Transgender Persons In Indian Courtrooms: Legal Rights Transformed or Status Quo Maintained?




About the presenter

Surabhi Shukla is currently a D. Phil. (Law) student at the University of Oxford and a Visiting Kathleen Fitzpatrick Fellow at Melbourne Law School. Her DPhil is concerned with the appropriate role of religion and culture in human rights litigation in India on topics distinct from freedom of religion. She has completed her B.A.LL.B. (Hons.) from the National Law School of India University (NLSIU) in 2011 and her LL.M. from the UCLA School of Law in 2012. She was awarded the Dean's Tuition Fellowship and the Narotam Sekhsaria Foundation Scholarship to attend UCLA. She has worked at the ACLU of Southern California in Los Angeles, the Williams Institute at UCLA, the Supreme Court of India, and taught as an Assistant Professor of Law at the O. P. Jindal Global University, India before starting her DPhil at Oxford.

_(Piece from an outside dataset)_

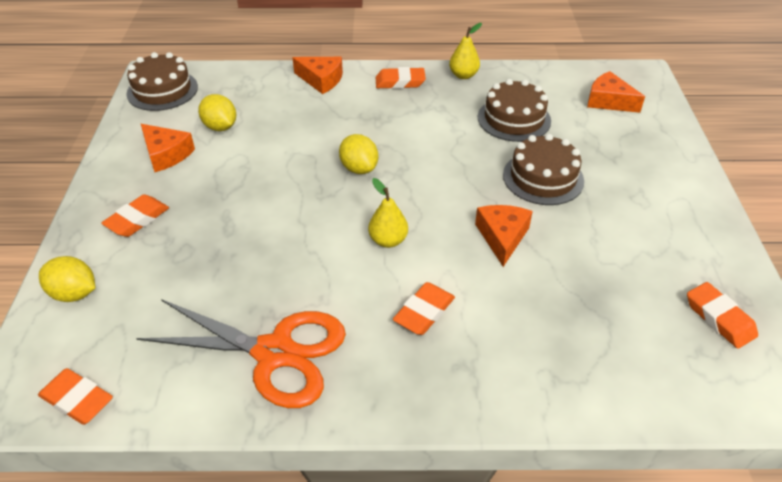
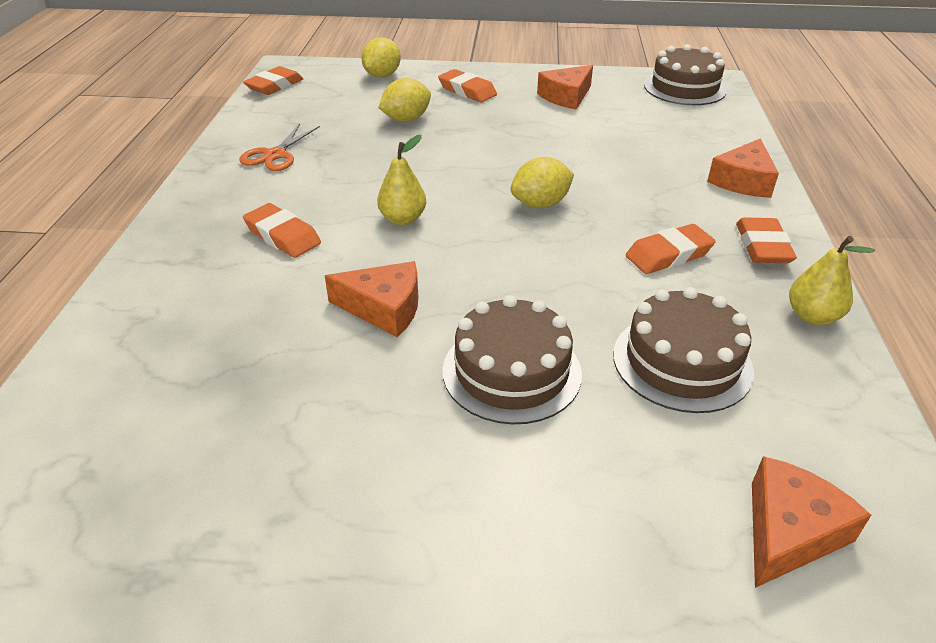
camera: 95 degrees right, 5 degrees down
orange scissors [136,299,346,408] -> orange scissors [239,124,320,171], size x0.52
yellow lemon [198,94,236,131] -> yellow lemon moved to [378,78,431,122]
orange eraser [687,282,758,349] -> orange eraser moved to [626,224,716,274]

In 2014, she was awarded an IASSCS Emerging Scholars' International Research Fellowship. Through this fellowship, she has conducted a study on the experiences on queer students during their school life in India, which is hosted at the This project has since won the Jack Collins Social Action Bursary of the Oriel College, Oxford, in 2017.

She has been admitted to the Bar in India and New York. She blogs on law and sexuality at:

About the seminar

In this presentation, chaired by Prof. Dianne Otto, Surabhi Shukla analyzes cases pre and post the Indian Supreme Court's transgender decision in National Legal Services Authority v. Union of India (2014) (“NALSA”), which recognized transgender persons' right to self-determined gender regardless of medical intervention. Her analysis shows that these orders are not being implemented by lower courts in a consistent fashion. Shukla argues that they are instead implementing a status quo model. As long as a person claims a gender identity consistent with how they have been perceived, the courts have no problem in applying the self-determination directive. However, as soon as the claimant asserts a gender identity contrary to how they have hitherto been perceived, the courts need additional evidence of "sex re-assignment surgery (“SRS”)" or psychological examination. It happens in subtle ways such that if one does not pay attention, it would be unclear that the courts have implemented this bifurcated approach to applying the self-determination principle.